GEZEIGTER AUSZUG »
▬▬▬
Predigt zum Weihnachtsfest
Liebe Schwestern und Brüder im Glauben,
„Heute ist Euch der Retter geboren, der Messias,
der Herr.“
So hat es uns gerade der Engel verkündet.
Aber brauchen wir einen Retter?
Viele Banken der Welt brauchten vor wenigen
Jahren einen Retter
und manche Konzerne, denen eine Insolvenz droht,
suchen nach einem Retter.
Ein guter Retter muss manchmal Milliarden an
Euro oder Dollar locker machen können,
damit er als Retter gelten kann.
Die Menschen in Israel flehten in verschiedenen
Jahrhunderten der Geschichte ihres Volkes um einen Retter und erwarteten
einen militärisch starken Herrscher, der einen übermächtigen politischen
Feind in die Schranken weisen und vertreiben könnte.
Sie erwarteten politische und wirtschaftliche
Freiheit und Schutz vor kultureller Bevormundung.
▬▬▬
BEREITGESTELLTES MATERIAL »

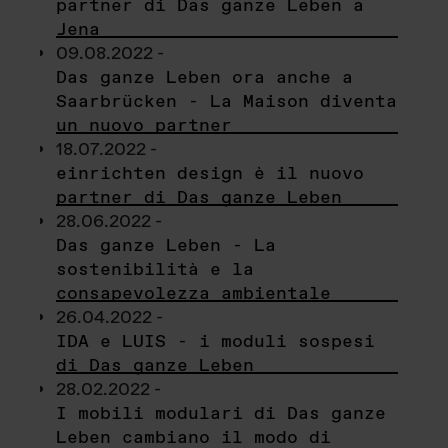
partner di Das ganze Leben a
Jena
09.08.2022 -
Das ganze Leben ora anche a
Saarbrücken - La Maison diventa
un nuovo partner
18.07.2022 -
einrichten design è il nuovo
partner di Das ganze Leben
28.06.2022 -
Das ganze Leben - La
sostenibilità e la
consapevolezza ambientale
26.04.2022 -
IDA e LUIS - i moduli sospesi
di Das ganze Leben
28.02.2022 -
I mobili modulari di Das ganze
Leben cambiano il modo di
▬▬▬
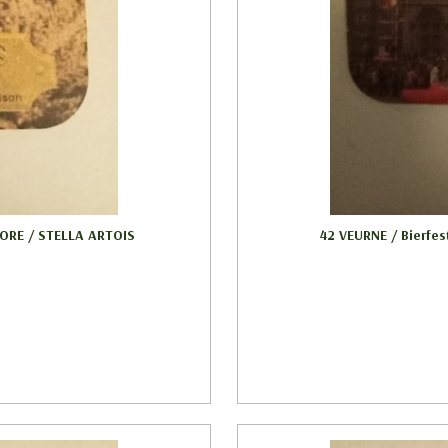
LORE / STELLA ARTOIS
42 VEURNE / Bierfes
▬▬▬
AUFGABEN »
1. Welche Art von Herrscher erwarteten die Menschen in Israel laut der Weihnachtspredigt als Retter?
2. Führen Sie die Weihnachtspredigt im Anschluss an ihren letzten Satz fort.
Die Zeilen sind eigenständiges Material und gehören nicht zur Weihnachtspredigt.

ANTWORTEN »
1. Einen militärisch starken Herrscher, der einen übermächtigen politischen Feind in die Schranken weisen und vertreiben könnte.

2.
Aber erwarten wir als schlichte Bürger einer
freiheitlich demokratischen und wirtschaftlich überdurchschnittlich
abgesicherten Kultur einen Retter?
Fiebern wir sehnsüchtig nach Unterstützung und
Hilfe durch eine Retterpersönlichkeit?
Wie können wir im 21. Jahrhundert ein kleines Kind,
das vor circa 2.000 Jahren am östlichen Rand des Römischen Reiches in einer
Futtergrippe zur Welt kam, als Retter feiern?
Oder geht es uns heute nur um Weihnachtslieder,
die uns eine rührende Stimmung versetzen? Oder geht es vielleicht doch
darum, unsere Herzen heute weiter zu öffnen,
als an anderen Tagen des Jahres?
Damit heute unsere Sehnsucht nach liebevollen
menschlichen Beziehungen und nach einer gerechteren und friedvolleren Welt
stärker wach wird als sonst?
Ist es das Kind in der Krippe, das uns mit
seinem unbeschwerten Vertrauen ins Leben einlädt, daran zu glauben, dass
das Leben lebenswert ist,
dass das Leben zutiefst etwas Sinnvolles und
Wertvolles ist?
Feiern wir eine Heilige Nacht, um anzukämpfen
gegen die unheiligen Nächte dieser Welt?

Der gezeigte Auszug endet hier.